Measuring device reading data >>
· · ·

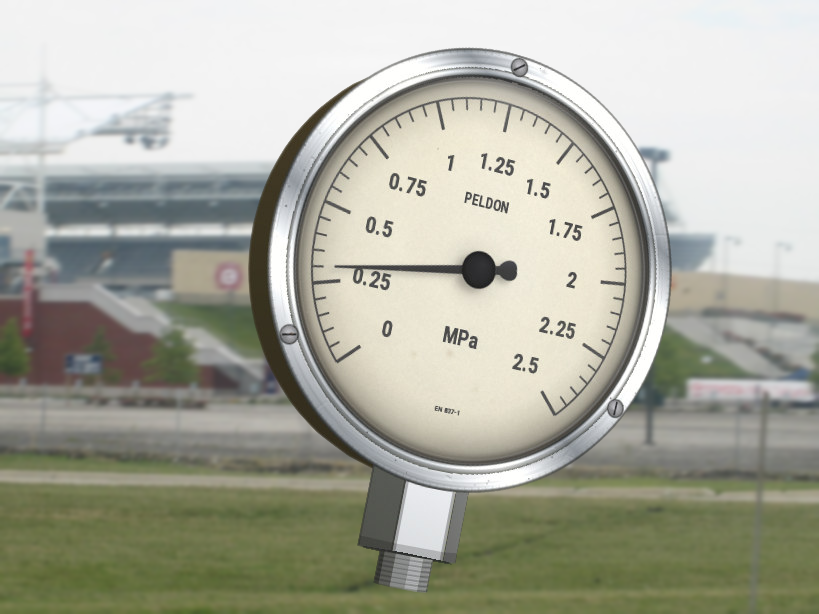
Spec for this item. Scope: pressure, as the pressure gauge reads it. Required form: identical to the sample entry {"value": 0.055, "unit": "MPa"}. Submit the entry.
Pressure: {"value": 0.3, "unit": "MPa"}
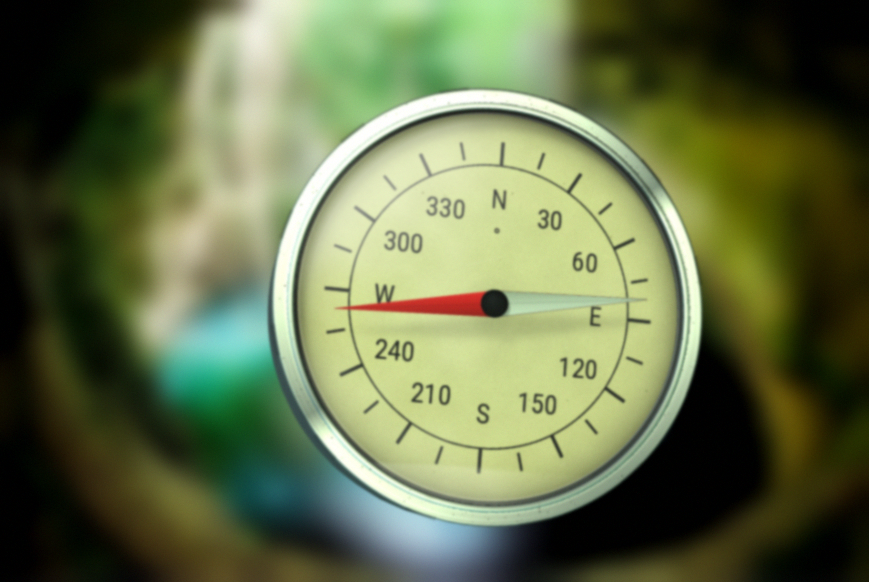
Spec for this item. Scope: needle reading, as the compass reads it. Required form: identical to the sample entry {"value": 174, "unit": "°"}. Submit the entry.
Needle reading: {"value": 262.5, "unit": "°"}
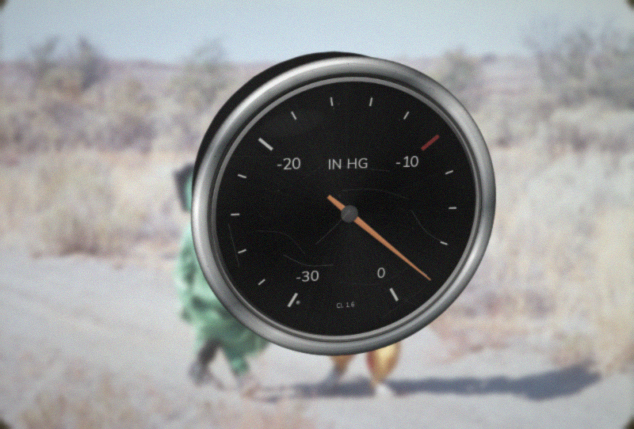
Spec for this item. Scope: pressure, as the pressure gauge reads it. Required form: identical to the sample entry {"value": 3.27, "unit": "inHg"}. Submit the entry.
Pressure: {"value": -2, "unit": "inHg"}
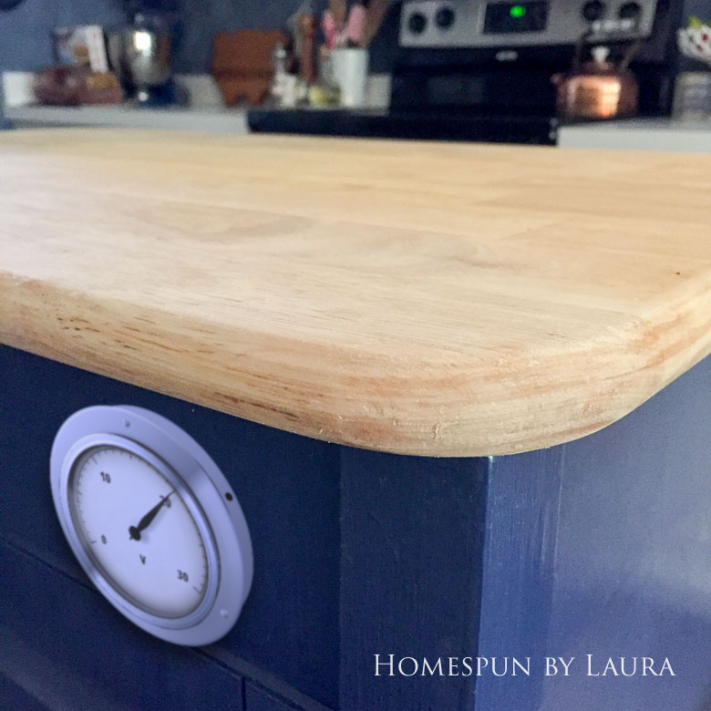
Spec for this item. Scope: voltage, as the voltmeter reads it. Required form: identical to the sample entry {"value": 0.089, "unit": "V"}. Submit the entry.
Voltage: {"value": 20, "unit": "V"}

· · ·

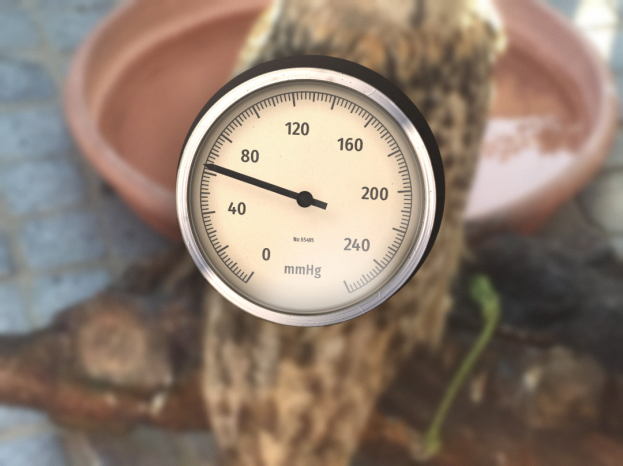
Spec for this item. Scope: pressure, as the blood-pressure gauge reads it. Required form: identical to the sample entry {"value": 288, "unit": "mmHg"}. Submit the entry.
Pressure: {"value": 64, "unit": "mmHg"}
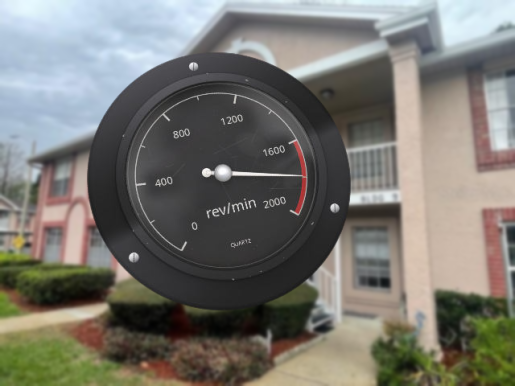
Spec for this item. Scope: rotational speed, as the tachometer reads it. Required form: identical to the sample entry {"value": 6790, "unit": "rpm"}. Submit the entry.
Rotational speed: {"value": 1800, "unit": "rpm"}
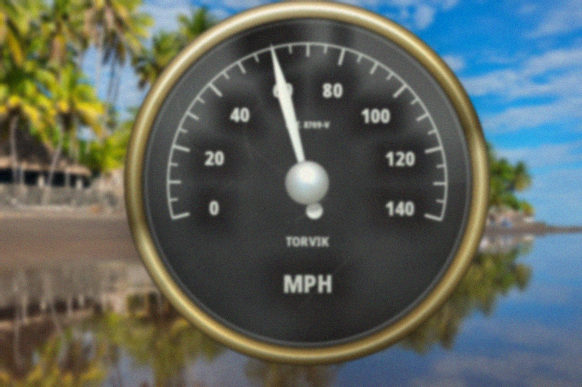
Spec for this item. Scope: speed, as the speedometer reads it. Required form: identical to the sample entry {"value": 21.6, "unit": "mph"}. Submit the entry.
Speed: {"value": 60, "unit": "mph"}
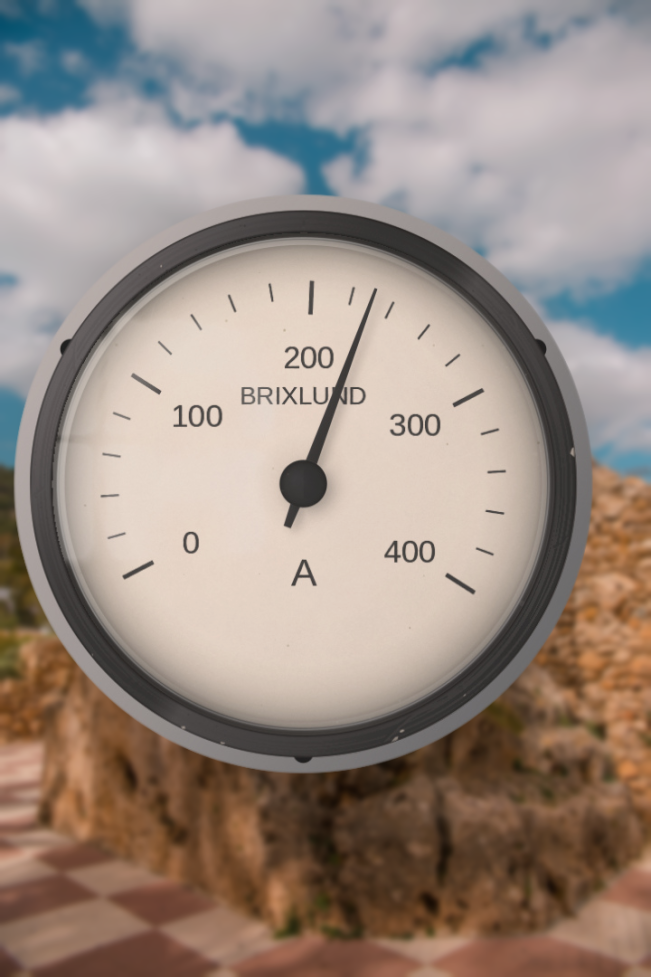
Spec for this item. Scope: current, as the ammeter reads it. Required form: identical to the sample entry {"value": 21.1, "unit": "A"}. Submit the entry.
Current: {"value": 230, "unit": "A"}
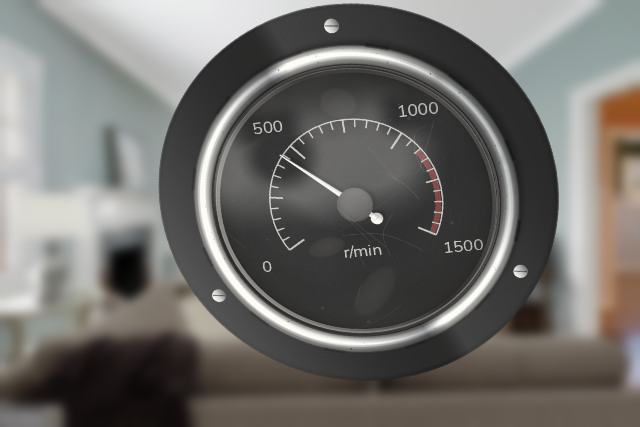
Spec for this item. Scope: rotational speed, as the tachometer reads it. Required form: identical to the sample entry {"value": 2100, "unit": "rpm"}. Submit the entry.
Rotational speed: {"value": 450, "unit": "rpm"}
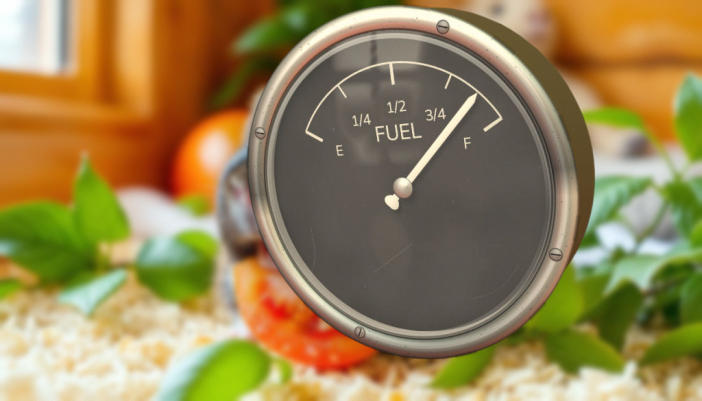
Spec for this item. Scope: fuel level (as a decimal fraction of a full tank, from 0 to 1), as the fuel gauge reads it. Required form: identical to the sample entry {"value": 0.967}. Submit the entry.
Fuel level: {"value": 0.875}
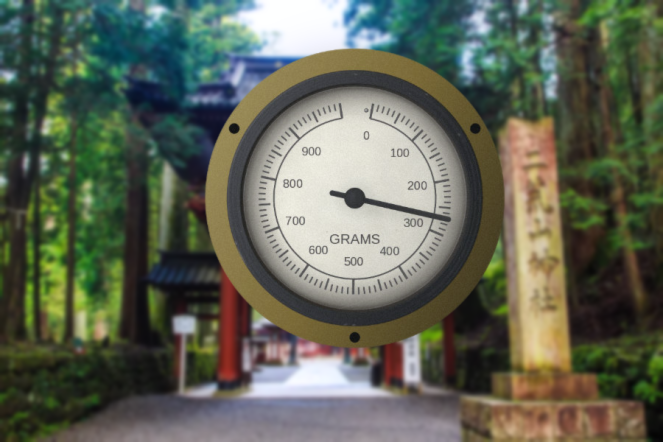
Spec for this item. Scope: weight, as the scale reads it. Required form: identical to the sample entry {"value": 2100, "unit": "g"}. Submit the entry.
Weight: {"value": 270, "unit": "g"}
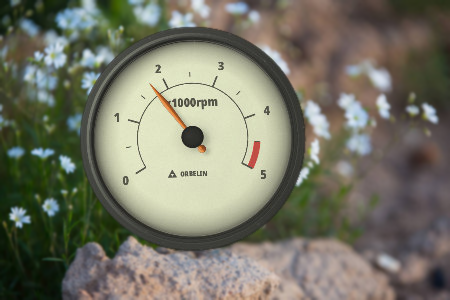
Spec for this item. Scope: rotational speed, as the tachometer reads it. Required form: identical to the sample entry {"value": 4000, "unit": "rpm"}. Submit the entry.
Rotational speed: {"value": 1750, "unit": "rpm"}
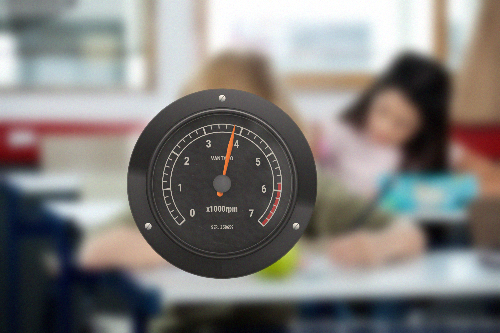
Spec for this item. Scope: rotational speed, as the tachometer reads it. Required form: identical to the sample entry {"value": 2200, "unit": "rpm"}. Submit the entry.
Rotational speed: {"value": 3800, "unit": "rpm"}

· · ·

Written task >>
Find every line in the material above that contains the word "gauge", and copy each one out in full.

Reply to the exercise >>
Spec for this item. Scope: pressure, as the pressure gauge reads it. Required form: identical to the sample entry {"value": 0.055, "unit": "MPa"}. Submit the entry.
Spec for this item. Scope: pressure, as the pressure gauge reads it. Required form: identical to the sample entry {"value": 3.27, "unit": "inHg"}. Submit the entry.
Spec for this item. Scope: pressure, as the blood-pressure gauge reads it. Required form: identical to the sample entry {"value": 288, "unit": "mmHg"}. Submit the entry.
Spec for this item. Scope: fuel level (as a decimal fraction of a full tank, from 0 to 1), as the fuel gauge reads it. Required form: identical to the sample entry {"value": 0.967}. Submit the entry.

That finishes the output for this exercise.